This week, it seemed the entire country was focused on the suicide of Nova Scotia teen Rehtaeh Parsons. A heart-wrenching post from Rehtaeh's father, Glen Canning, captured the difficulty of knowing how best to move forward now -- after the profoundly sad end to a year-and-a-half ordeal for the seventeen-year-old following her alleged gang-rape at a party.
On the one hand, Mr. Canning explained that he doesn't want his daughter's "life to [be] defined by a Google search about suicide or death or rape. I want it to be about the giving heart she had." Yet the post also contained a desperate plea to the Justice Minister of Nova Scotia (and perhaps to all of us) to treat allegations of rape more seriously, and find a way to address them without further wounding the victim.

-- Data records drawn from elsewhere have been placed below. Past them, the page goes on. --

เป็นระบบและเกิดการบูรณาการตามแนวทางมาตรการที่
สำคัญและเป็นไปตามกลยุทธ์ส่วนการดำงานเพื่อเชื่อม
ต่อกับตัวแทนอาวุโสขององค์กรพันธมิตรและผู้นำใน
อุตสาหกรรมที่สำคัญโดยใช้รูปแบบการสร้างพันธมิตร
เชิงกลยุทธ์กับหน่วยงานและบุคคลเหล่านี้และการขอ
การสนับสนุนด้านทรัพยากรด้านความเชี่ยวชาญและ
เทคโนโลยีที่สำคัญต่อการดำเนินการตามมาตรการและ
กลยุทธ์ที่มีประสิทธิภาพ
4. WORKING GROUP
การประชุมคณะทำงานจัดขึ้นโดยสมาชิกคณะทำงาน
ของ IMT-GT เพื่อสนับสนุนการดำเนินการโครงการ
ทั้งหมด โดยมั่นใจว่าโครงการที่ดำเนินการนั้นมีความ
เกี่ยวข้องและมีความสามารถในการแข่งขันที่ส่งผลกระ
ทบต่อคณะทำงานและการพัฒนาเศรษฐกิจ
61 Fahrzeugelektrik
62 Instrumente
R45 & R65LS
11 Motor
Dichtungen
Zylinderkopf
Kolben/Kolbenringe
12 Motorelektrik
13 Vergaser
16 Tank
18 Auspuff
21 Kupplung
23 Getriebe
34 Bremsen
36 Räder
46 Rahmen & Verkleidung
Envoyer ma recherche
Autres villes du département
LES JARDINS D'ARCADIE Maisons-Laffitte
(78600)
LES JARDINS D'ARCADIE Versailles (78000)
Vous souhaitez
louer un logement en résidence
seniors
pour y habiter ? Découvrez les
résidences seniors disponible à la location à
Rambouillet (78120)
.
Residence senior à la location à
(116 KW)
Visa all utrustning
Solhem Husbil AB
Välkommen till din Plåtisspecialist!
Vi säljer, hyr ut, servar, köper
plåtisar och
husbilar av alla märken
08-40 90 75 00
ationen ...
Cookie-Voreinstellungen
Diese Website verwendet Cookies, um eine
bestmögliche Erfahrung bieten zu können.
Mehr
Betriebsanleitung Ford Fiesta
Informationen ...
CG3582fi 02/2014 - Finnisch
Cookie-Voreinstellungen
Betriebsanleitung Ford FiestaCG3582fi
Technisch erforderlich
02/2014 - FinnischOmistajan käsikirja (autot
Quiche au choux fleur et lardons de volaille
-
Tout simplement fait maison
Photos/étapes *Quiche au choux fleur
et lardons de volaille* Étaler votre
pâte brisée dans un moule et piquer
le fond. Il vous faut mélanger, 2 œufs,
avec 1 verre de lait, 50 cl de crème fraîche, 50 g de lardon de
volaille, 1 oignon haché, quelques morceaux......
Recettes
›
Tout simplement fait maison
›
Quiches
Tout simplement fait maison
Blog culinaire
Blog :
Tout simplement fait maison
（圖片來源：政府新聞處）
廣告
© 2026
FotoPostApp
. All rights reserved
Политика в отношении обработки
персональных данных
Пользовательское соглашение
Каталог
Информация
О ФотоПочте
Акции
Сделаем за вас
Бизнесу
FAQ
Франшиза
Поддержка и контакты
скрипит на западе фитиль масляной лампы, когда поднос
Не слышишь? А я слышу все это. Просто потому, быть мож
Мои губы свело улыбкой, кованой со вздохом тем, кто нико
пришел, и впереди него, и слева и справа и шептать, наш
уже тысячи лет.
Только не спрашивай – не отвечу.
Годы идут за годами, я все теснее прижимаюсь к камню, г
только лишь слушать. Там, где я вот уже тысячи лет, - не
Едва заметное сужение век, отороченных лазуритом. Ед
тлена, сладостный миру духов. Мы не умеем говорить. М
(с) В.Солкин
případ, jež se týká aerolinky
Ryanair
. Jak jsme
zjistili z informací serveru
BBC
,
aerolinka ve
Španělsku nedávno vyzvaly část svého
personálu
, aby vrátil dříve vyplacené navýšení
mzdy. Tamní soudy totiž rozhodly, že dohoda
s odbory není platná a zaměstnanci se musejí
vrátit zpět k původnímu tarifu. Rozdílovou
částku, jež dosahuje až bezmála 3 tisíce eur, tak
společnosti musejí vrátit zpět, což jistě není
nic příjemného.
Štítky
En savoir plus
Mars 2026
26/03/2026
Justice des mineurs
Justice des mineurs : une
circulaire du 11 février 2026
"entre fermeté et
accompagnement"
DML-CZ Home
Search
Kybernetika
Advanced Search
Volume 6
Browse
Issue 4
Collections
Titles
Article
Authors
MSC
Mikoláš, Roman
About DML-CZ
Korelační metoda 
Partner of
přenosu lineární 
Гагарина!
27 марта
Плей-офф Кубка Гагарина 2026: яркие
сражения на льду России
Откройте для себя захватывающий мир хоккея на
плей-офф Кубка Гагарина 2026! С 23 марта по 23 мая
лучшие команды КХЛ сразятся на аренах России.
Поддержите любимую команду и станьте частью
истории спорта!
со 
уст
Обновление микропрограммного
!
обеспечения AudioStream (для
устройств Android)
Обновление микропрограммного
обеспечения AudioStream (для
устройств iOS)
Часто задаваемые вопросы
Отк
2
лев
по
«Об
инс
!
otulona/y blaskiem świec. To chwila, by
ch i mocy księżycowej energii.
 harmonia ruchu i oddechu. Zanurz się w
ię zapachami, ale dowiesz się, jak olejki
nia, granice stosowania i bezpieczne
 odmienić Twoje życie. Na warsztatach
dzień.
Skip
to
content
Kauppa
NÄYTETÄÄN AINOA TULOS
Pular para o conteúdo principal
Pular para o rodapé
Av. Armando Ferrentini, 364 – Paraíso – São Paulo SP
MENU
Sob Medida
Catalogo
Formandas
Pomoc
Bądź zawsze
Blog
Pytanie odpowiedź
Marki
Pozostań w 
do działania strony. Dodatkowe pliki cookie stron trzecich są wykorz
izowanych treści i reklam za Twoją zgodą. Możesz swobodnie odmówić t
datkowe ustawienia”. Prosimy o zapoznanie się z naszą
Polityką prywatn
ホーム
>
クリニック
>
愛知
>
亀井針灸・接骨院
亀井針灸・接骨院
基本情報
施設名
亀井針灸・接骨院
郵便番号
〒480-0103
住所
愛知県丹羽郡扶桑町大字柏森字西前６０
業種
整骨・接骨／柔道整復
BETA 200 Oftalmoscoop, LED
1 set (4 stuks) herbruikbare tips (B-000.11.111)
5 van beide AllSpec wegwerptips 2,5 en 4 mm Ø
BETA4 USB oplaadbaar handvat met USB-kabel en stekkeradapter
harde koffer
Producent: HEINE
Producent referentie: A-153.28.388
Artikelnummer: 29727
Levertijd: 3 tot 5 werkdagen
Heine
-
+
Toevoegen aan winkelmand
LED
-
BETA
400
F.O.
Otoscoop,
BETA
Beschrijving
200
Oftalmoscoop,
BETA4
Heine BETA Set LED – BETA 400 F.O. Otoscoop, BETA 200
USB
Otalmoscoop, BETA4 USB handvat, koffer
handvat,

Is it too much to expect us to separate, in our minds, the young woman we failed from the failures that helped cut her life short? It may well be. But a small consolation: The alleged conscienceless cruelties that now seem inextricably linked to Rehtaeh Parsons' death have disgusted and sickened so many that Rehtaeh may one day also be remembered as the young woman who made us confront our shameful moral and legal deficits -- and do better.
Blogger Anne Therriault wrote that when she read Rehtaeh Parsons' story, she couldn't help but wonder, "Where the f**k were all the grownups?" It's a very good question. One that we should keep asking loudly and often.